To be blunt, I can't think of a worse idea. The original Crossfire featured Pat Buchanan and Tom Braden, whose name you rarely hear these days. The program was not intended as a shouting match -- our goal was to put the number one news maker of the day on CNN air at 10pm every night and to have him reply to questions from the right, Buchanan, and from the moderate left, Braden. The guest would be caught in the crossfire.
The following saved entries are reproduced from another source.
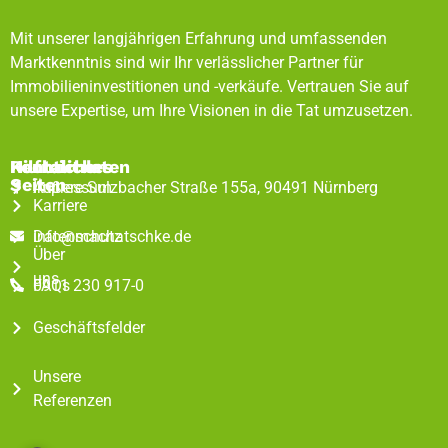
Mit unserer langjährigen Erfahrung und umfassenden
Marktkenntnis sind wir Ihr verlässlicher Partner für
Immobilieninvestitionen und -verkäufe. Vertrauen Sie auf
unsere Expertise, um Ihre Visionen in die Tat umzusetzen.
Rechtliches
Hilfreiche
Kontaktdaten
Seiten
Impressum
Äußere Sulzbacher Straße 155a, 90491 Nürnberg
Karriere
Datenschutz
info@machatschke.de
Über
uns
FAQs
0911 230 917-0
Geschäftsfelder
Unsere
Referenzen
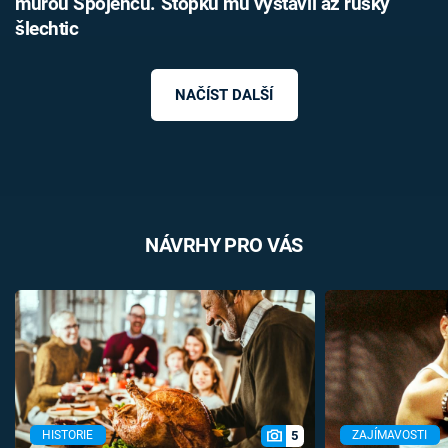
můrou Spojenců. Stopku mu vystavil až ruský
šlechtic
NAČÍST DALŠÍ
NÁVRHY PRO VÁS
5
HISTORIE
ZAJÍMAVOSTI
Both Braden and Buchanan were men of distinction. Braden was a liberal Republican, who had parachuted behind German lines during the Second World War as an OSS (forerunner of the CIA) agent. In 1950, he returned to the CIA where he became head of the International Organizations Division and worked closely with Alan Dulles and Frank Wisner, and ran covert operations for the agency. But he is also remembered as the author of Eight is Enough, which spawned a popular television show, with the lead actor playing the real life Tom Braden.

Buchanan, who may be the most intelligent newsman I've ever worked with, started out as a twenty-three year old editorial writer for the St. Louis Globe-Democrat, promoting an extremely conservative agenda. An early supporter of Barry Goldwater, he joined the Richard Nixon team and served in the White House from 1969 through 1974, and I still think of him as the smartest man in the Nixon administration. Despite differences in opinion, Buchanan and Braden got along very well -- as conservative as Buchanan was, he could easily respect a liberal who had actually gone to war and returned a hero.

But Ted Turner didn't like the idea of the show, and refused to schedule it. Ted and I had a fight -- I lost, and I got fired. But I, as CEO of CNN, had signed a contract with Braden and Buchanan. They threatened a lawsuit. I was to be a witness, and Ted was advised to settle the lawsuit. He agreed, and put Crossfire on the air for a half an hour at 11:30pm, and within six months, Ted moved it to 7:30pm. It quickly became the highest rated show on CNN.

Braden and Buchanan were friends, they did not shout and they did not demean. They treated each other and their guests with great courtesy. Their show was a winner, but it required a lot of effort. Booking the top news maker of the day every day was no easy task. Even getting second or third best was difficult.

In 1985, Buchanan left the program to join the Reagan administration, he was replaced by Robert Novak, who was hired in 1980 as a "columnist" and had impeccable conservative credentials. Buchanan came back in '87, but Braden left in '89 and after that the show became a free for all cacophony. I was appalled by it, and remained so for the next fifteen years -- lazy bookers, second-rate guests, a crowded stage and a shouting match. Its ratings had decreased, and once FoxNews launched, Crossfire was overmatched and overwhelmed. It's a sad and painful story, so I wasn't too disappointed when CNN's current President, Jonathan Klein, killed it. I didn't think anything could be worse than that, but Klein has proven me wrong.

Now, in what seems to be one last desperate attempt to save his job, Klein has created a pale imitation of the original Crossfire. The dictatorial Eliot Spitzer is the antithesis of the strong, but cordially polite, Tom Braden, and Kathleen Parker is no Pat Buchanan. According to the New York Times, she characterizes herself as "pro-life...But I don't go around carrying a fetus in a jar." Buchanan, like Barry Goldwater before him, was not afraid of being considered extreme. Parker seems to avoid it at all costs.

CNN was created as a news network, and the 10pm hour, where the Crossfire show had been originally scheduled, was supposed to make news. By interviewing the protagonist of the day's leading story, we hoped we could get him to say something that would advance the story by at least one news cycle, and have everybody quoting us in the next day's newspaper. The guest was supposed to deliver fresh information, not controversy. Unfortunately, for twenty years, Crossfire shed more heat than light, and I suspect Spitzer-Parker will do the same.